Kala Indra menemuinya, Visvarupa tersenyum, “Peran pendidik tidak baik untukku. Menjadi pendidik dapat meningkatkan rasa ego yang masih ada dalam diri asura seperti diriku. Akan tetapi kamu dalam gangguan dan kamu minta aku menjadi gurumu. Adalah suatu dharma untuk membantu mereka yang sedang membutuhkan bantuan. Aku tidak mampu menolakmu, maka aku bersedia menjadi gurumu.”

Para dewa diberi pelajaran tentang penyebutan nama Narayana. Setiap pikiran, ucapan dan tindakan harus selalu disertai ucapan nama Narayana. Mantra atau zikir tersebut memenuhi diri semua dewa. Ingatan para dewa hanya tertuju kepada Narayana. Dengan mantra suci tersebut para dewa memperoleh baju pelindung besi yang kuat. Dengan baju pelindung tersebut Indra dan para dewa menyerbu kembali dan dapat mengalahkan para asura.

Kelahiran Vrta

Visvarupa dibaratkan mempunyai tiga kepala, kepala manusia, kepala dewa dan kepala asura. Semua pertimbangan tergantung bagian kepala mana yang aktif. Pada suatu saat Resi Visvarupa memimpin acara ritual persembahan. Dalam acara tersebut Visvarupa harus menyebutkan suatu permohonan kepada Tuhan.

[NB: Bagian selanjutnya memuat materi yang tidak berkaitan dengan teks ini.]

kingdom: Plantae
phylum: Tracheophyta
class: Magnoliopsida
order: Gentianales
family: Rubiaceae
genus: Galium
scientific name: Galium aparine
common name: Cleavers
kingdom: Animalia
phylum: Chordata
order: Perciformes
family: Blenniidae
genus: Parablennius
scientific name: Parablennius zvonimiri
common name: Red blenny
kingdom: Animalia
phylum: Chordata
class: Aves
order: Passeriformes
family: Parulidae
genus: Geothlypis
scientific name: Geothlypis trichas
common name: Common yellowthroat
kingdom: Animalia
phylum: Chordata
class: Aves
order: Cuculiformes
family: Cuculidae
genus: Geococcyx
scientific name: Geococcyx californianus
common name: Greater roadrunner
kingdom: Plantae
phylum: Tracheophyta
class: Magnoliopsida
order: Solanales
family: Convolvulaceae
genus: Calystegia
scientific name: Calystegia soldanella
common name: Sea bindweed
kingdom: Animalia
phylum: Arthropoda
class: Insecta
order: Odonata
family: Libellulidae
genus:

Indra tiba-tiba teringat nasehat Brahma, walau bagaimana pun di dalam diri Visvarupa masih ada sifat asura dan agar Indra waspada pada waktu dia memimpin acara ritual persembahan. Kesadaran datang terlambat, Visvarupa cenderung kepada kelompok asura dan dia telah mohon berkat bagi kelompok asura. Indra sangat marah dan Visvarupa segera dibunuh olehnya.

Tvasta orang tua Visvarupa sangat marah, karena putranya dibunuh Indra setelah membantu para dewa. Dia segera melakukan ritual persembahan dan muncullah raksasa hitam, tinggi besar, rambut dan matanya merah. Ia memegang trisula. Dia adalah Vrta, titisan Raja Citraketu.

Vrta segera memimpin para asura menyerang para dewa. Para dewa kocar-kacir tak mampu melawan Vrta. Para dewa selanjutnya mohon kepada Narayana apa yang harus dilakukan dalam menghadapi kesaktian Vrta. Indra dan para dewa diberi petunjuk untuk mohon kepada Resi Agung Dadhici, agar tulangnya yang kuat dibuat sebagai senjata dewa.

Altruisme Resi Dadhici

Para dewa bersimpuh di hadapan Resi Dadhici, “Paduka Resi adalah manusia agung penuh rasa kasih kepada mereka yang sedang menderita. Hanya jika seseorang tidak dapat menyelesaikan masalahnya sendiri maka dia akan mohon bantuan. Kami sadar bahwa permohonan kami tidak pantas dan terasa sangat kejam, tetapi menurut Narayana, hanya hal ini yang dapat menyelamatkan para dewa.”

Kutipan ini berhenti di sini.